Crónicas urbanas sobre el coronavirus: ¿y si me contagié?

Mendoza. 28 de marzo. Día 9 de aislamiento... ¿o era 10? No: es 9... Mmmm, dudo... ¡Dudo!

Cuando me desperté hoy tenía una lagaña en el ojo.

Detalle. Quién repara en esa nimiedad en cualquier día de cualquier año. Cuántas veces en la semana abrimos los ojos y los tenemos medio pegados de tanto dormir.
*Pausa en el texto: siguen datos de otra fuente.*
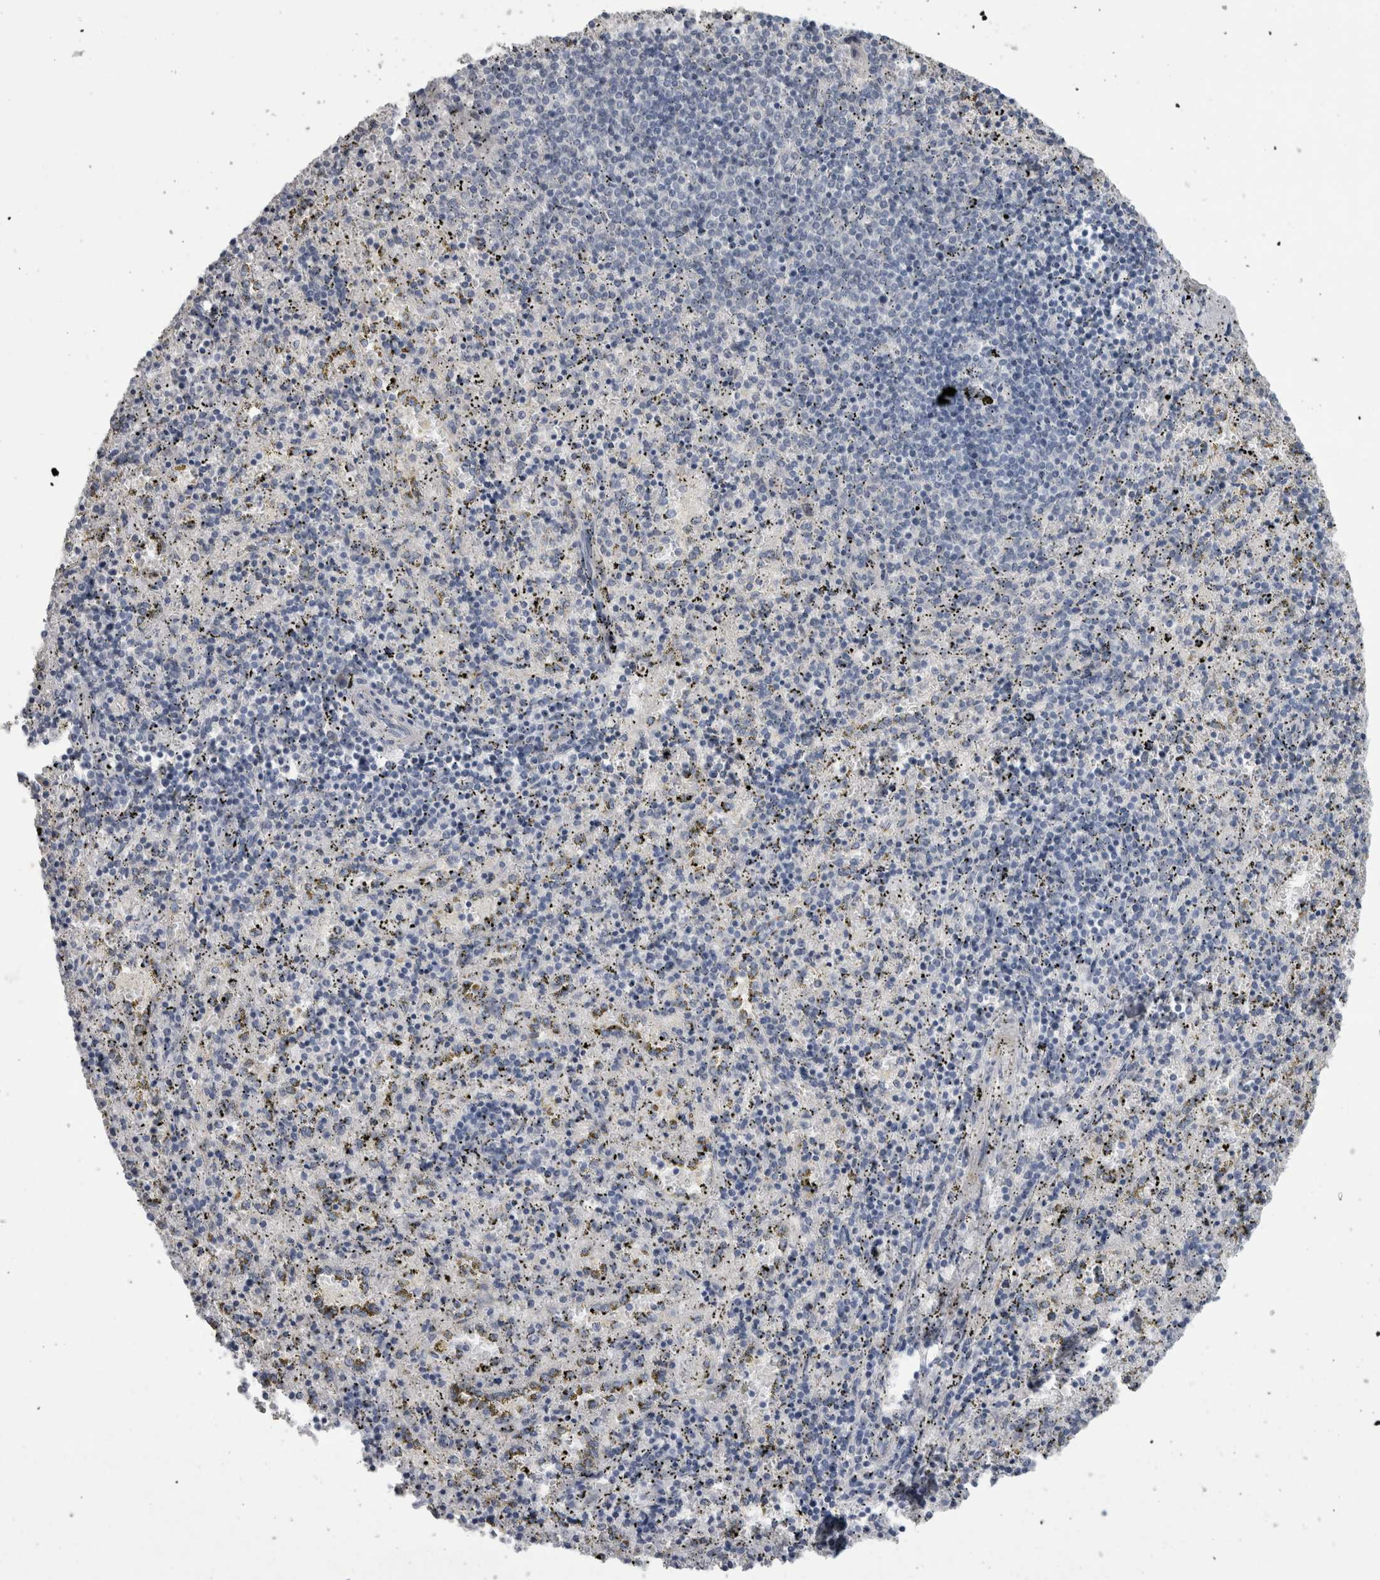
{"staining": {"intensity": "negative", "quantity": "none", "location": "none"}, "tissue": "spleen", "cell_type": "Cells in red pulp", "image_type": "normal", "snomed": [{"axis": "morphology", "description": "Normal tissue, NOS"}, {"axis": "topography", "description": "Spleen"}], "caption": "Cells in red pulp show no significant staining in normal spleen. The staining is performed using DAB (3,3'-diaminobenzidine) brown chromogen with nuclei counter-stained in using hematoxylin.", "gene": "ADAM2", "patient": {"sex": "male", "age": 11}}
Hay refranes sobre el caso: "no pegué un ojo en toda la noche". Ese sería el antónimo perfecto a cómo amanecí en este noveno día de aislamiento.

Pero no es cualquier día, ni cualquier año. Es este: 2020, que pasará a la historia de la humanidad como aquel en que un microorganismo, vivo a medias, desmanteló todos los sistemas de convivencia humana conocidos en el planeta.

El virus nos iguala: eso aprendí ayer y se vuelve certeza hoy con esta idea.

Cuestión es que amanecí aquí, con mi lagaña. Y reparé en ella.

Fui hasta el baño, me lavé la cara... No. Antes me lavé las manos 20 segundos corridos cantando, como Gloria Gaynor nos enseñó con su viral, "I will survive".

Ese aprendizaje lo atesoro porque es el primero que se me hizo carne aún antes de que llegara el destino final: la reclusión.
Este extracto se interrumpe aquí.